---------- Recorded information ----------

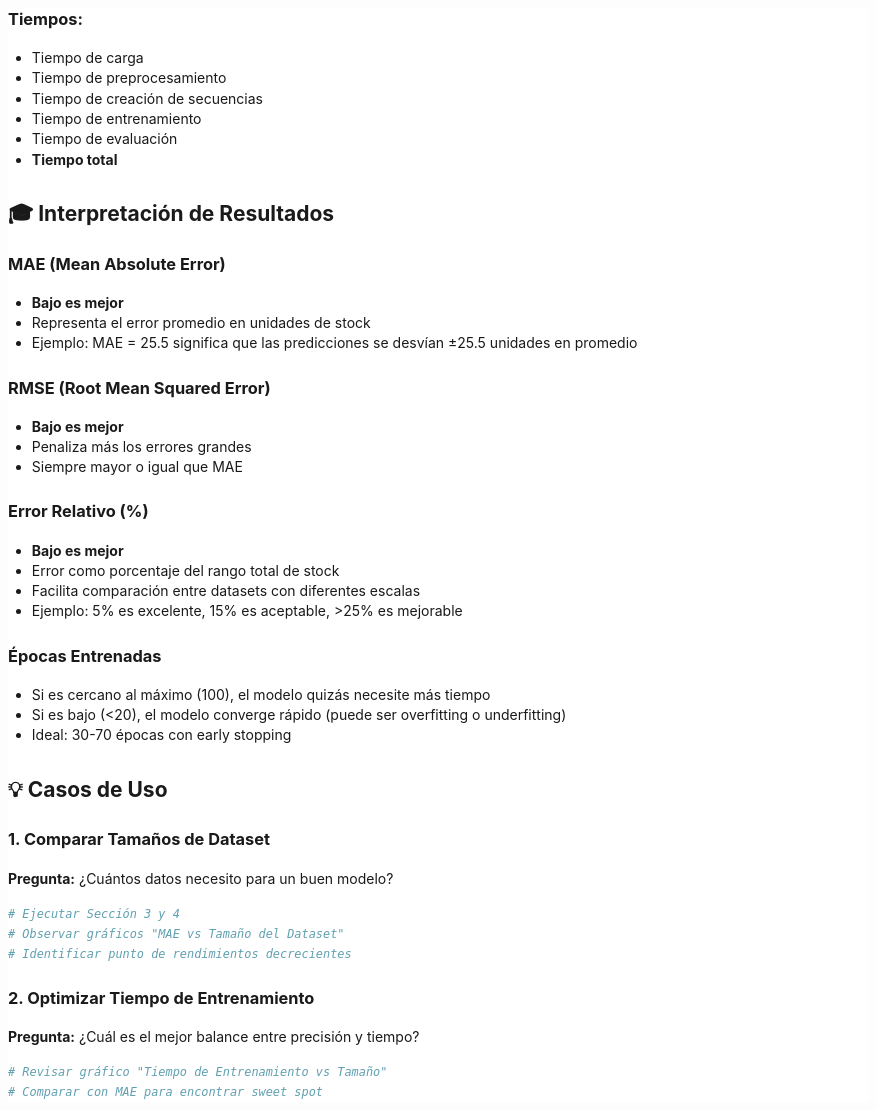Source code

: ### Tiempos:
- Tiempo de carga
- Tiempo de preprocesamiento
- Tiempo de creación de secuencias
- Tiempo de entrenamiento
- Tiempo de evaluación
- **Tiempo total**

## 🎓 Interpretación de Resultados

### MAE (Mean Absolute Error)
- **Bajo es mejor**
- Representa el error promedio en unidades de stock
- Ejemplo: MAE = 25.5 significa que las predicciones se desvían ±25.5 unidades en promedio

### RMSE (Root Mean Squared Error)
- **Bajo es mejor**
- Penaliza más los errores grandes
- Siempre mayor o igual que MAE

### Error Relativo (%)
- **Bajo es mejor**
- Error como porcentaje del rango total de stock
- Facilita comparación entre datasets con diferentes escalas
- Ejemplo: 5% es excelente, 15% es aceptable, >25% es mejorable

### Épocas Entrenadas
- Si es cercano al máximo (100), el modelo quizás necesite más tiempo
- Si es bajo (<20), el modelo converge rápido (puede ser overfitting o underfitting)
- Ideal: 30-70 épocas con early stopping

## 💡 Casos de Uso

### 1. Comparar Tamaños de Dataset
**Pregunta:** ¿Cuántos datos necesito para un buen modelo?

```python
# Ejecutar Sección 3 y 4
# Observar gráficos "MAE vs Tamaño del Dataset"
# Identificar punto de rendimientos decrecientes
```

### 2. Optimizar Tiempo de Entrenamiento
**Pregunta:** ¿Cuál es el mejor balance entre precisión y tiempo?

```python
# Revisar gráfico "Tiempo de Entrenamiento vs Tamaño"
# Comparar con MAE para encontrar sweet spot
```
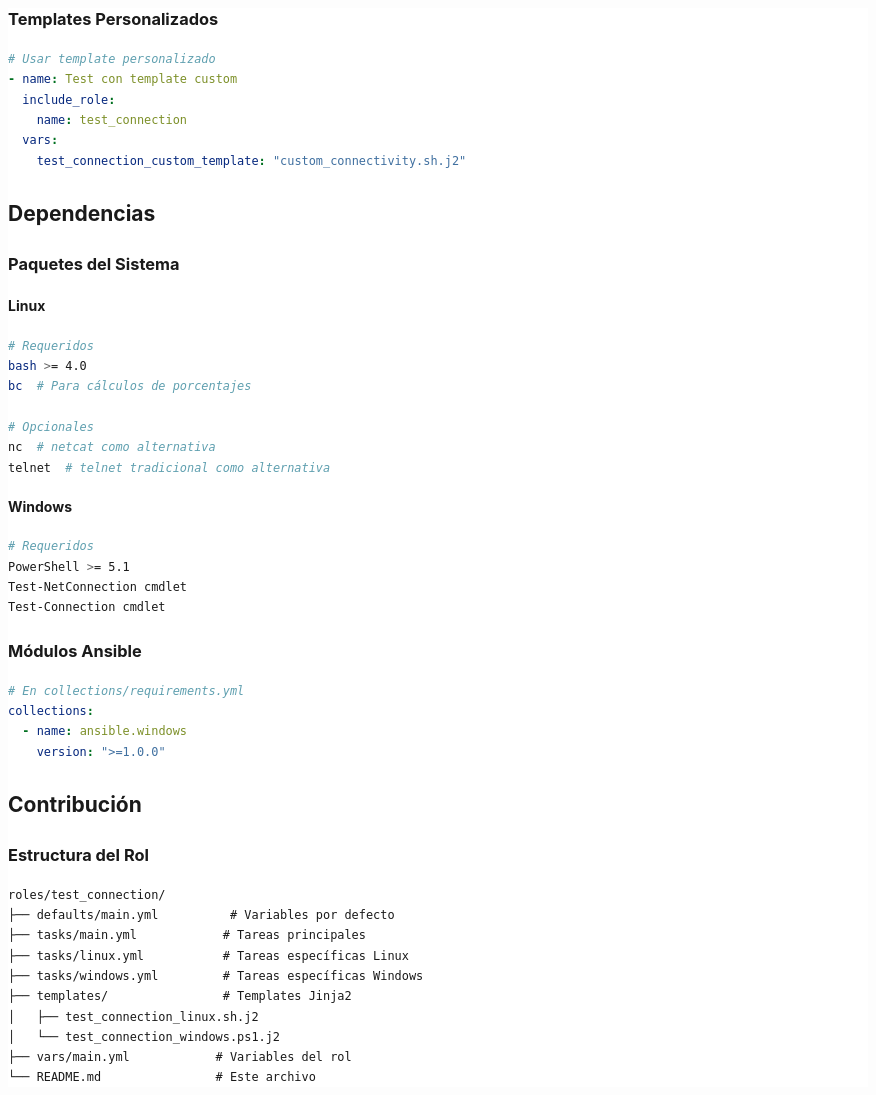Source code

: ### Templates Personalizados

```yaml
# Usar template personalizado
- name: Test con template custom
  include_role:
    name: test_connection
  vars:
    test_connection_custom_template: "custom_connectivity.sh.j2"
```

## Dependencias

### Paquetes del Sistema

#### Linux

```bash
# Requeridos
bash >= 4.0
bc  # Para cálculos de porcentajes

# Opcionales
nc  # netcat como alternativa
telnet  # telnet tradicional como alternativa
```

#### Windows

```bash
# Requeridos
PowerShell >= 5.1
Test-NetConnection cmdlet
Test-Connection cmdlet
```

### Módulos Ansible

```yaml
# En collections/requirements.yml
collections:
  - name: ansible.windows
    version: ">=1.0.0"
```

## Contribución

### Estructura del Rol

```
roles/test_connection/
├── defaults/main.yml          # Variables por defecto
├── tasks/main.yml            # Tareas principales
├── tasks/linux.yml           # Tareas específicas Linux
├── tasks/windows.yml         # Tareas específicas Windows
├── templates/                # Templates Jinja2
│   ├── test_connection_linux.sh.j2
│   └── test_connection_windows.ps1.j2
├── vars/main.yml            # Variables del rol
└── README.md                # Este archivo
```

----------

* **Work item**
Please return, exactly as written, the lines from the first line of the records above through the line containing "- Si es bajo", both included, leaving out any pictures.

* **Result of the exercise**
Source code

: ### Tiempos:
- Tiempo de carga
- Tiempo de preprocesamiento
- Tiempo de creación de secuencias
- Tiempo de entrenamiento
- Tiempo de evaluación
- **Tiempo total**

## 🎓 Interpretación de Resultados

### MAE (Mean Absolute Error)
- **Bajo es mejor**
- Representa el error promedio en unidades de stock
- Ejemplo: MAE = 25.5 significa que las predicciones se desvían ±25.5 unidades en promedio

### RMSE (Root Mean Squared Error)
- **Bajo es mejor**
- Penaliza más los errores grandes
- Siempre mayor o igual que MAE

### Error Relativo (%)
- **Bajo es mejor**
- Error como porcentaje del rango total de stock
- Facilita comparación entre datasets con diferentes escalas
- Ejemplo: 5% es excelente, 15% es aceptable, >25% es mejorable

### Épocas Entrenadas
- Si es cercano al máximo (100), el modelo quizás necesite más tiempo
- Si es bajo (<20), el modelo converge rápido (puede ser overfitting o underfitting)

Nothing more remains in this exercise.